Let say that I want to enable clients to choose specific projects to publish from within a build definition.
I can obviously add a StringList argument to the build, and have users write the server paths of each project they want to publish as a open strings.
This off course leaves much room for errors on the client side, but farther more it just looks unprofessional!
I don’t want to write A custom UIEditor for this purpose for the following reasons: I’m lazy, no time, and most important I know that such a control exits!! I mean the control that enables us to choose which projects we want to compile as part of the build!
So now that I see that Microsoft is already using what I need all I have to do is find it and utilize it for my own use:
1) I will go to the arguments tab in the build definition template (possibly DefaultTemplate.xaml) and check what is the type of the variable that is using this UIEditor that I am after. In this case it is “Microsoft.TeamFoundation.Build.Workflow.Activities.BuildSettings”.

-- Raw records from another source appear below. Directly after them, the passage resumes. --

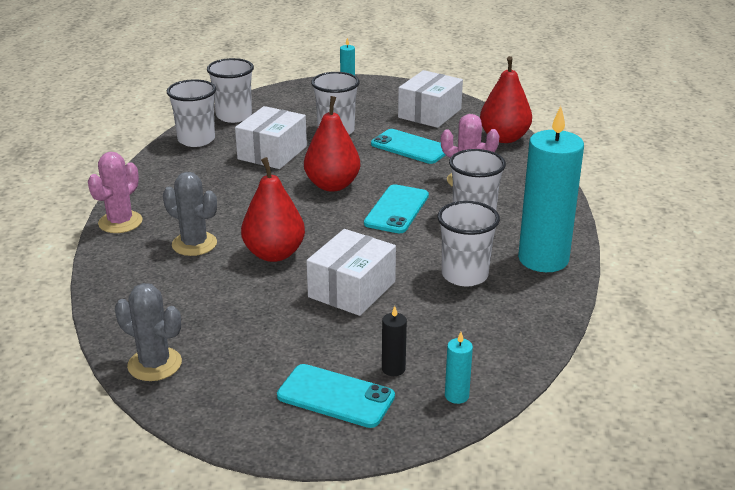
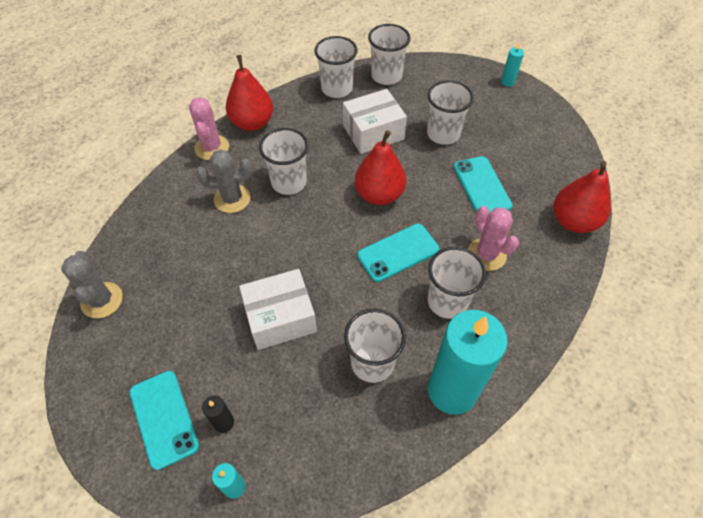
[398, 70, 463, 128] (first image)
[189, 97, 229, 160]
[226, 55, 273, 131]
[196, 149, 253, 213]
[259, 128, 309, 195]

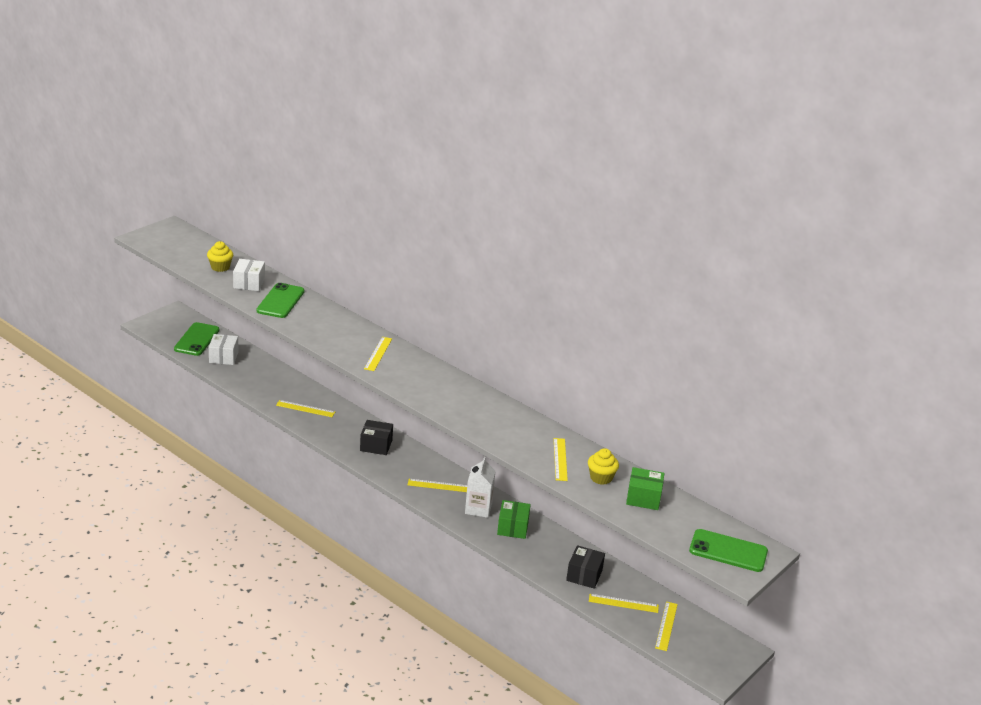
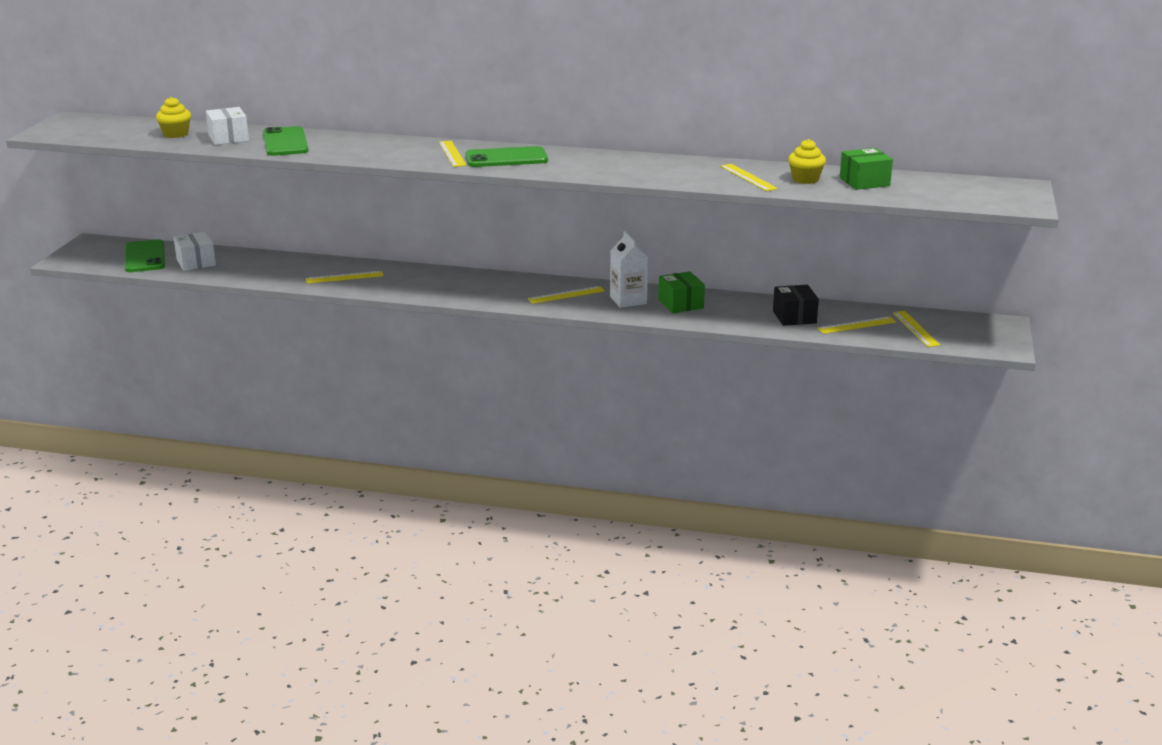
[360, 420, 393, 455] (first image)
[465, 146, 548, 167]

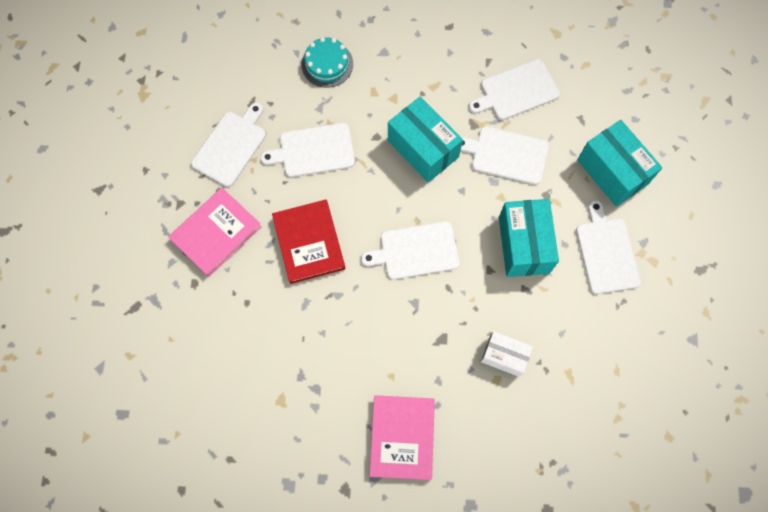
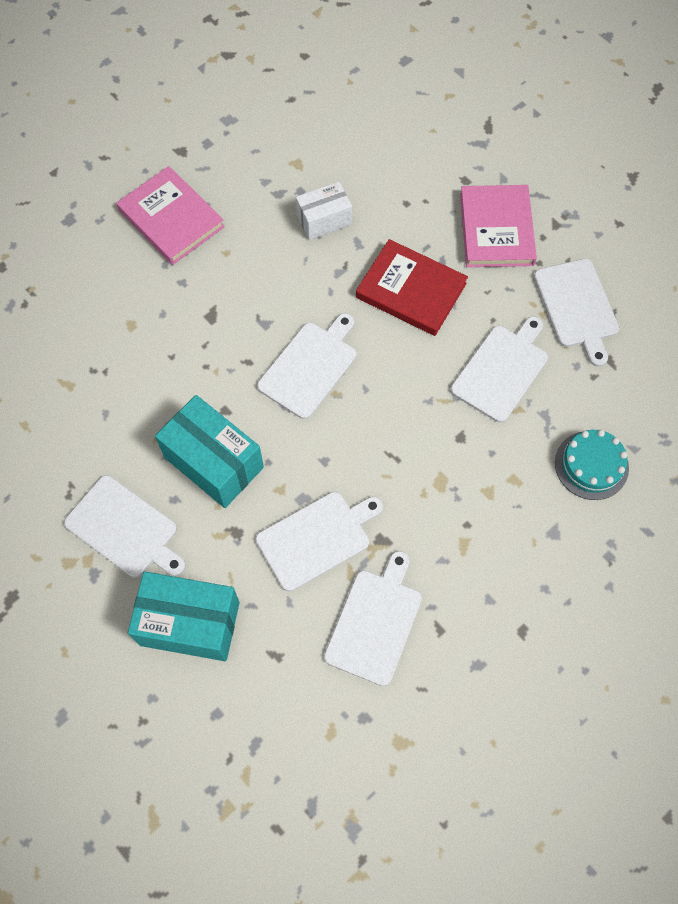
[388, 97, 463, 183] (first image)
[296, 181, 352, 240]

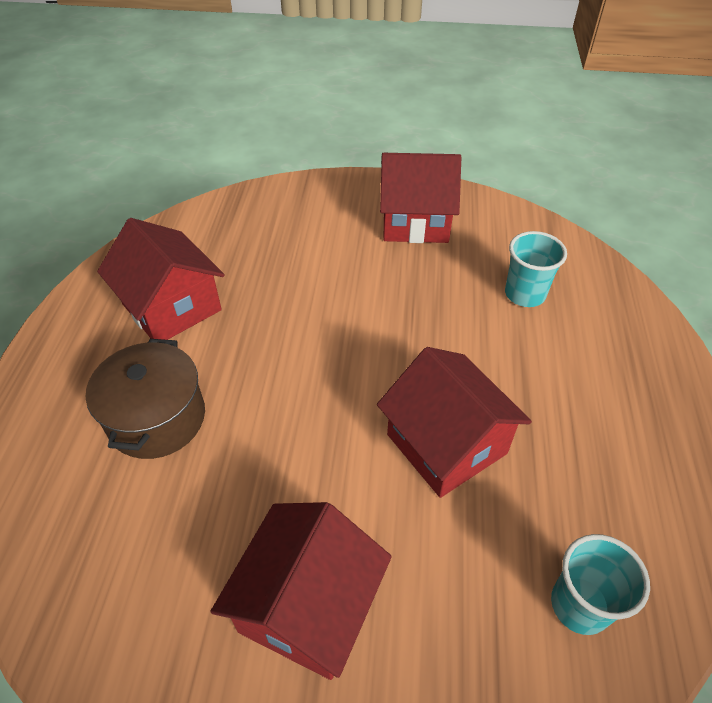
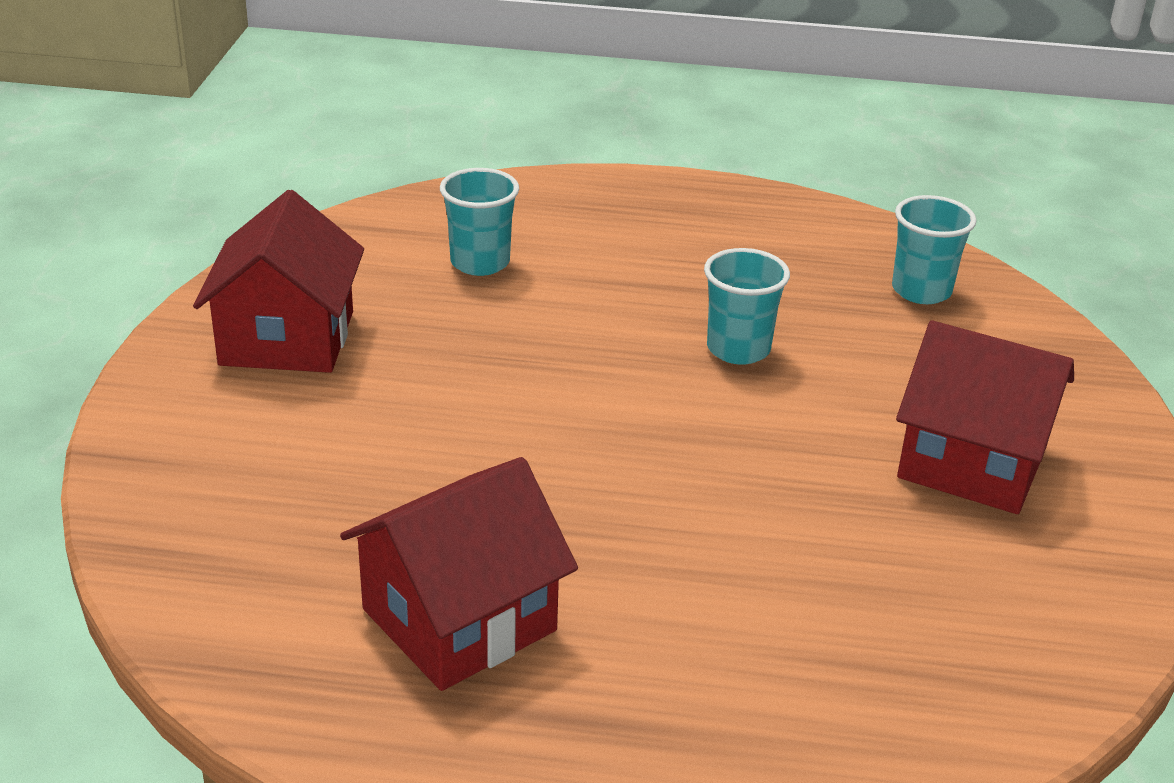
[86, 339, 205, 459] (first image)
[704, 248, 790, 365]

2) In our case this is actually not the type that I am looking for because this type contains both project and configurations, and I need only the Projects’ property type. By typing “new Microsoft.TeamFoundation.Build.Workflow.Activities.BuildSettings().ProjectsToBuild” you can see the type of the property is “StringList”.
3) I will create my own argument and set it to the desired type (since I’m looking for to using the same type of data. In this case a list of strings containing the Server Paths of Projects), and name it “ProjectsToPublish”.
4) Now, this part is a bit tricky – I will open “Reflector” and in it open the assembly in which the type I found (BuildSettings) is defined (Microsoft.TeamFoundation.Build.Workflow.Activities).
–If you don’t know where the assembly is, do a general search on your pc–
5) Then I will check out the “Editor” attribute of the property “ProjectsToBuild” of the type “BuildSettings”. in this case – "Microsoft.TeamFoundation.Build.Controls.BuildProjectListEditor, Microsoft.TeamFoundation.Build.Controls"
6) At this point I will Edit the “Metadata” argument:
and get this window:
7) In the window I will add my new argument as a Process Parameter, and simply copy the editor’s name (that I found with the reflector) to the Editor textbox.
8) Save and check in the build template file.
9) Go to the “Process” tab of your build definition and press the “Refresh” button to refresh the build definition template.
That was easy, wasn’t it?
Notice that the editor class we are using is internal, and still it is not a problem!